On 04/01/2018 02:10 PM, Chris Benham wrote:
> On 1/04/2018 7:27 AM, Kristofer Munsterhjelm wrote:
> 
>> Passing dominant mutual quarter burial resistance is really hard, if 
>> even possible: 
> 
> I am sure that for a Condorcet method it isn't possible.
> 
> Meeting dominant mutual third burial resistance isn't so easy.  I don't 
> know of any Condorcet method
> that does that is better than the "Hare-Condorcet hybrid".
> 
> The version I like: voters strictly rank from the top as many or as few 
> candidates as they wish. If there is
> a CW (or single pairwise-undefeated candidate?) x then elect x.
> Otherwise eliminate the candidate that (among remaining candidates) is 
> voted top-most on the fewest
> ballots and if among remaining candidates there is pairwise-beats all 
> candidate (or single pairwise-undefeated
> candidate?) x then elect x.  If not, repeat and so on.
> 
> But it fails mono-raise and can fail to elect a positionally dominant 
> uncovered candidate, unlike my other
> favourite Condorcet methods.

My investigations seem to suggest that we can have mono-raise without 
affecting strategic susceptibility too much; or rather, without doing so 
as long as the Smith set is of three candidates or fewer.
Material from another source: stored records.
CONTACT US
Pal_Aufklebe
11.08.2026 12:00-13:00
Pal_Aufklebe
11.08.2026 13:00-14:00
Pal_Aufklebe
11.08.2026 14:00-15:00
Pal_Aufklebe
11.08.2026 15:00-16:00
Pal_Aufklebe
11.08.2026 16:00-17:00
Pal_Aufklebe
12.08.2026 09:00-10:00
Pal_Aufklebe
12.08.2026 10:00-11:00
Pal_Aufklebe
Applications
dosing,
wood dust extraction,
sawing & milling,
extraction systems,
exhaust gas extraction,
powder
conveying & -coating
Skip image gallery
Because of a combinatorial explosion, it's very hard to use the approach 
I am using to go beyond three-candidate methods, however, which limits 
what I can do.

I would ultimately want to find a method that is as strategically robust 
as a Hare-Condorcet hybrid while retaining clone independence and 
without having to give up mono-raise, and beyond that pass as many 
criteria as possible. (I'd also like to find out if Smith and 
mono-add-top are compatible.) Finding out if reversal symmetry is 
compatible with DMTBR and Condorcet would help narrow down the criteria 
such a "better method" could have.

My approach so far has been to look at what three-candidate methods my 
programs find, and then try to extend them. However, they are often hard 
to understand. Suppose the simulator finds out that a method where A's 
score in an ABCA cycle is (2 * fpA + fpB - 2 * fpC) is a good one (where 
fpX is the number of ballots ranking X first). What's going on here and 
how would it be generalized? There's no obvious answer. It gets even 
worse with nonlinear methods, as the methods may seem stranger still. 
E.g. the simulator might say that a method where A's score in an ABCA 
cycle is (max(C>A, B>C)/C>A) is a good one, but why?
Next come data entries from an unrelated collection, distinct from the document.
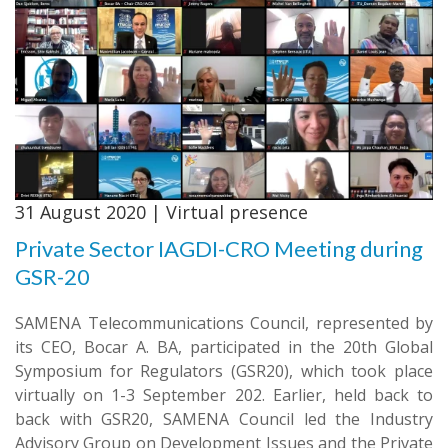
31 August 2020 | Virtual presence
Private Sector IAGDI-CRO Meeting during
GSR-20
SAMENA Telecommunications Council, represented by
its CEO, Bocar A. BA, participated in the 20th Global
Symposium for Regulators (GSR20), which took place
virtually on 1-3 September 202. Earlier, held back to
back with GSR20, SAMENA Council led the Industry
Advisory Group on Development Issues and the Private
Thus my attempt to find a criterion or criteria to distinguish good 
methods from bad ones. And thus my interest in DMTBR.

Would Uncovered,IRV be a better method? Or "eliminate and stop when one 
candidate covers everybody else"?

> It comfortably handles your four burial scenario examples. In the first 
> three the burying has no effect and in
> the fourth it backfires.
> 
> My other favourite Chicken Dilemma criterion complying Condorcet method, 
> MMLV(erw) Margins-Sort Elimination,
> also easily elects the sincere CW in the first 3 examples but the burial 
> succeeds in the fourt 
>
> https://wiki.electorama.com/wiki/Chicken_Dilemma_Criterion

Chicken Dilemma doesn't seem to be that criterion, at least not on its 
own, because as far as I understand it, Smith,Plurality passes it. And 
Smith,Plurality's performance is even worse than that of the methods 
that reduce to minmax.

Of course, it's possible to argue against my simulations by saying it 
counts what can be measured rather than measures what counts; more 
specifically, that CD violation is a far more serious problem as it 
induces a more destructive form of strategy. But that'd be more a reason 
to want both CD and DMTBR than to say CD is the criterion that 
distinguishes strategy-resistant methods from methods that aren't.

> Taking your first example:
> 
> 10: A>B
> 11: B>C (sincere is B>A)
> 03: C>A
> 
> C>A 14-10,   A>B 13-11,  B>C 21-3.
> 
> Scores:  B11   A10   C3
> 
> Both BA and AC are pairwise out of order.  The score margin between B 
> and A  is 1 (11-10)  and the score margin
> between A and C is 7 (10-3).   So the pair with the smallest margin swap 
> places and now no adjacent pair is pairwise
> out of order and only 3 candidates are on the list  (A>B>C) so A (the 
> sincere CW) now being on top of the list, wins.

That's interesting. Maybe I should try to make DMTBR failure examples 
for maximal sets of the voting methods implemented by LeGrand's voting 
calculator. In particular, Raynaud and Baldwin seem to have different 
enough logic that examples that work on the Plurality-like methods don't 
work on them.

Copeland and Small don't allow for any decisive (B wins with certainty) 
three-candidate examples, but arguably fail outright because B has a 
nonzero chance of winning as soon as the cycle is established.